§ Work to complete:
Line by line, restate the material exactly.

§ Records to use:
Start of Block

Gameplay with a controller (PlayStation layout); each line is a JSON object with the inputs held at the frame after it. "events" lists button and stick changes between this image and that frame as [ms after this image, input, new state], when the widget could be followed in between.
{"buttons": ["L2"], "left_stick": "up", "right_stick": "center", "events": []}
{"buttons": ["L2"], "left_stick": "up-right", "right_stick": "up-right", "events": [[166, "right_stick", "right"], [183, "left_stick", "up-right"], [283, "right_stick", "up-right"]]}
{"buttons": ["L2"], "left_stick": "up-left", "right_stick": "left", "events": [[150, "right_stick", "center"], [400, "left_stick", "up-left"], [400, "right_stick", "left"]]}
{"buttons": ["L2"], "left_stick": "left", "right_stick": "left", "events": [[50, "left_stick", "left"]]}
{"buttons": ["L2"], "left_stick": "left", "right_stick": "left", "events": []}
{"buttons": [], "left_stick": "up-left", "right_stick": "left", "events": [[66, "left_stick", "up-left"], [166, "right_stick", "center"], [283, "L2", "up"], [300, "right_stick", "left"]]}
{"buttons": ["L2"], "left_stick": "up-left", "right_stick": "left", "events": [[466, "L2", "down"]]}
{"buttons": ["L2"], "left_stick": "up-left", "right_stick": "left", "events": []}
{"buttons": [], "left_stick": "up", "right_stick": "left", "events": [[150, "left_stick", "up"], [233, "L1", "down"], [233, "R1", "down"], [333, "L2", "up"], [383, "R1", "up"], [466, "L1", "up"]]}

End of Block

§ Solution:
Gameplay with a controller (PlayStation layout); each line is a JSON object with the inputs held at the frame after it. "events" lists button and stick changes between this image and that frame as [ms after this image, input, new state], when the widget could be followed in between.
{"buttons": ["L2"], "left_stick": "up", "right_stick": "center", "events": []}
{"buttons": ["L2"], "left_stick": "up-right", "right_stick": "up-right", "events": [[166, "right_stick", "right"], [183, "left_stick", "up-right"], [283, "right_stick", "up-right"]]}
{"buttons": ["L2"], "left_stick": "up-left", "right_stick": "left", "events": [[150, "right_stick", "center"], [400, "left_stick", "up-left"], [400, "right_stick", "left"]]}
{"buttons": ["L2"], "left_stick": "left", "right_stick": "left", "events": [[50, "left_stick", "left"]]}
{"buttons": ["L2"], "left_stick": "left", "right_stick": "left", "events": []}
{"buttons": [], "left_stick": "up-left", "right_stick": "left", "events": [[66, "left_stick", "up-left"], [166, "right_stick", "center"], [283, "L2", "up"], [300, "right_stick", "left"]]}
{"buttons": ["L2"], "left_stick": "up-left", "right_stick": "left", "events": [[466, "L2", "down"]]}
{"buttons": ["L2"], "left_stick": "up-left", "right_stick": "left", "events": []}
{"buttons": [], "left_stick": "up", "right_stick": "left", "events": [[150, "left_stick", "up"], [233, "L1", "down"], [233, "R1", "down"], [333, "L2", "up"], [383, "R1", "up"], [466, "L1", "up"]]}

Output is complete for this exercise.